From 0aa7490bc6f92e21932042a6e03da736f41cec5f Mon Sep 17 00:00:00 2001
From: Lex Christopherson <lex@glittercowboy.com>
Date: Wed, 25 Mar 2026 22:55:44 -0600
Subject: [PATCH 12/12] refactor: extract merge-state cleanup helper in
 reconcileMergeState

The same ~20-line cleanup sequence (merge abort / squash msg unlink /
hard reset) appeared twice in reconcileMergeState().

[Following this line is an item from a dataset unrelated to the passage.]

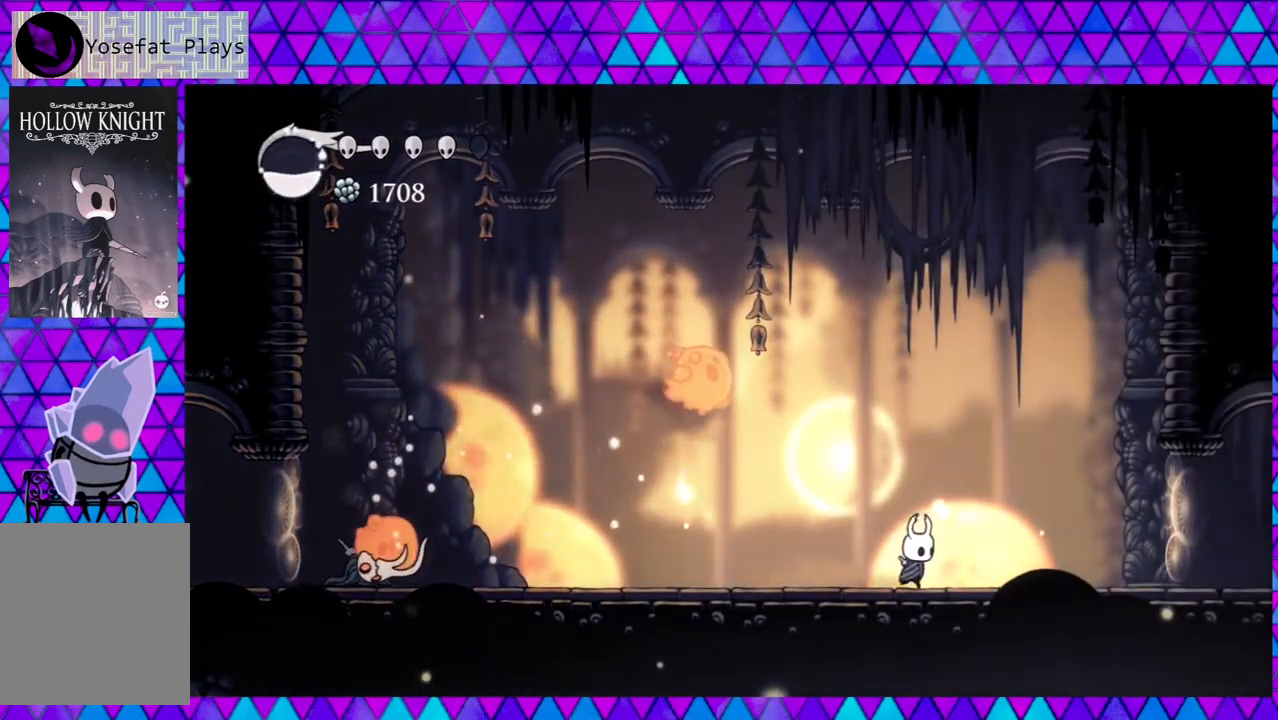
{"buttons": ["DPAD_LEFT"], "left_stick": "center", "right_stick": "center", "events": [[117, "DPAD_RIGHT", "up"], [300, "DPAD_RIGHT", "down"], [483, "DPAD_LEFT", "down"], [483, "DPAD_RIGHT", "up"]]}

Extract into a
private abortAndResetMerge() helper to eliminate the duplication.

Co-Authored-By: Claude Opus 4.6 (1M context) <noreply@anthropic.com>
---
 src/resources/extensions/gsd/auto-recovery.ts | 67 +++++++++----------
 1 file changed, 31 insertions(+), 36 deletions(-)

diff --git a/src/resources/extensions/gsd/auto-recovery.ts b/src/resources/extensions/gsd/auto-recovery.ts
index a03b5887a..ef892f6b5 100644
--- a/src/resources/extensions/gsd/auto-recovery.ts
+++ b/src/resources/extensions/gsd/auto-recovery.ts
@@ -515,6 +515,35 @@ export function diagnoseExpectedArtifact(
 
 // ─── Merge State Reconciliation ───────────────────────────────────────────────
 
+/**
+ * Best-effort abort of a pending merge/squash and hard-reset to HEAD.

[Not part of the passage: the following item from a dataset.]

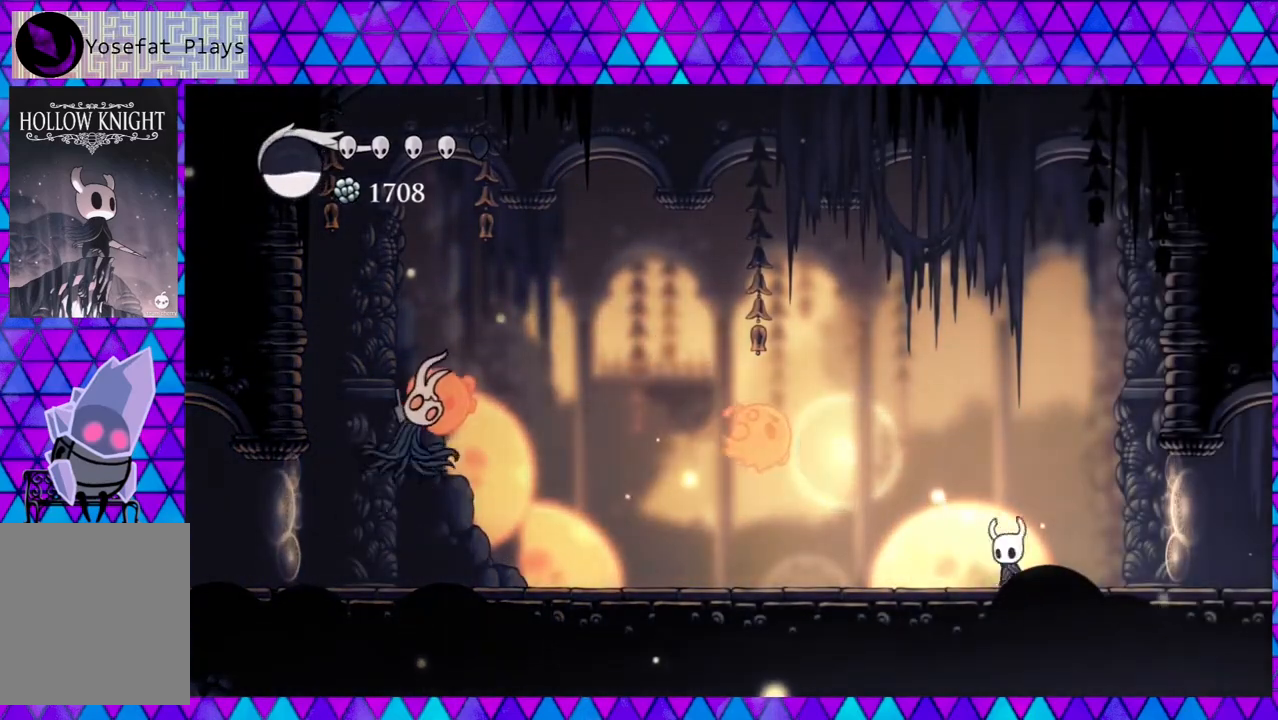
{"buttons": ["DPAD_RIGHT"], "left_stick": "left", "right_stick": "center", "events": [[33, "B", "down"], [133, "Y", "down"], [167, "DPAD_LEFT", "up"], [250, "B", "up"], [250, "DPAD_RIGHT", "down"], [250, "Y", "up"], [283, "DPAD_UP", "down"], [300, "left_stick", "left"], [383, "DPAD_UP", "up"]]}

+ * Handles both real merges (MERGE_HEAD) and squash merges (SQUASH_MSG).
+ */
+function abortAndResetMerge(
+  basePath: string,
+  hasMergeHead: boolean,
+  squashMsgPath: string,
+): void {
+  if (hasMergeHead) {
+    try {
+      nativeMergeAbort(basePath);
+    } catch {
+      /* best-effort */
+    }
+  } else if (squashMsgPath) {
+    try {
+      unlinkSync(squashMsgPath);
+    } catch {
+      /* best-effort */
+    }
+  }
+  try {
+    nativeResetHard(basePath);
+  } catch {
+    /* best-effort */
+  }
+}
+
 /**
  * Detect leftover merge state from a prior session and reconcile it.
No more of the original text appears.